PROVIDED RECORDS: Begin

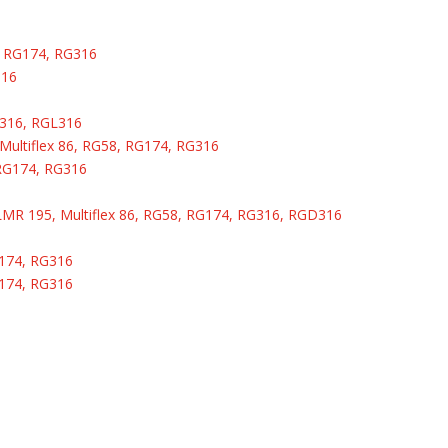
, RG174, RG316
316
G316, RGL316
Multiflex 86, RG58, RG174, RG316
 RG174, RG316
LMR 195, Multiflex 86, RG58, RG174, RG316, RGD316
G174, RG316
G174, RG316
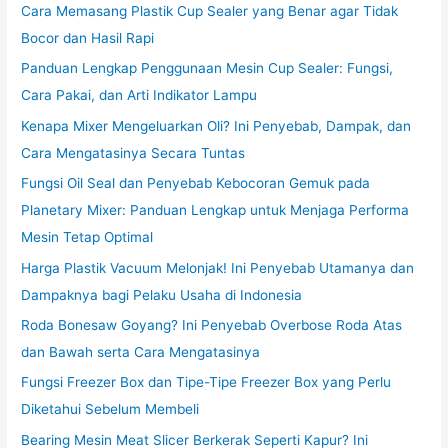
Cara Memasang Plastik Cup Sealer yang Benar agar Tidak
Bocor dan Hasil Rapi
Panduan Lengkap Penggunaan Mesin Cup Sealer: Fungsi,
Cara Pakai, dan Arti Indikator Lampu
Kenapa Mixer Mengeluarkan Oli? Ini Penyebab, Dampak, dan
Cara Mengatasinya Secara Tuntas
Fungsi Oil Seal dan Penyebab Kebocoran Gemuk pada
Planetary Mixer: Panduan Lengkap untuk Menjaga Performa
Mesin Tetap Optimal
Harga Plastik Vacuum Melonjak! Ini Penyebab Utamanya dan
Dampaknya bagi Pelaku Usaha di Indonesia
Roda Bonesaw Goyang? Ini Penyebab Overbose Roda Atas
dan Bawah serta Cara Mengatasinya
Fungsi Freezer Box dan Tipe-Tipe Freezer Box yang Perlu
Diketahui Sebelum Membeli
Bearing Mesin Meat Slicer Berkerak Seperti Kapur? Ini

PROVIDED RECORDS: End

ASSIGNED TASK: Each entry is to be output exactly, and no picture is to appear.

WRITTEN ANSWER:
, RG174, RG316
316
G316, RGL316
Multiflex 86, RG58, RG174, RG316
 RG174, RG316
LMR 195, Multiflex 86, RG58, RG174, RG316, RGD316
G174, RG316
G174, RG316
Cara Memasang Plastik Cup Sealer yang Benar agar Tidak
Bocor dan Hasil Rapi
Panduan Lengkap Penggunaan Mesin Cup Sealer: Fungsi,
Cara Pakai, dan Arti Indikator Lampu
Kenapa Mixer Mengeluarkan Oli? Ini Penyebab, Dampak, dan
Cara Mengatasinya Secara Tuntas
Fungsi Oil Seal dan Penyebab Kebocoran Gemuk pada
Planetary Mixer: Panduan Lengkap untuk Menjaga Performa
Mesin Tetap Optimal
Harga Plastik Vacuum Melonjak! Ini Penyebab Utamanya dan
Dampaknya bagi Pelaku Usaha di Indonesia
Roda Bonesaw Goyang? Ini Penyebab Overbose Roda Atas
dan Bawah serta Cara Mengatasinya
Fungsi Freezer Box dan Tipe-Tipe Freezer Box yang Perlu
Diketahui Sebelum Membeli
Bearing Mesin Meat Slicer Berkerak Seperti Kapur? Ini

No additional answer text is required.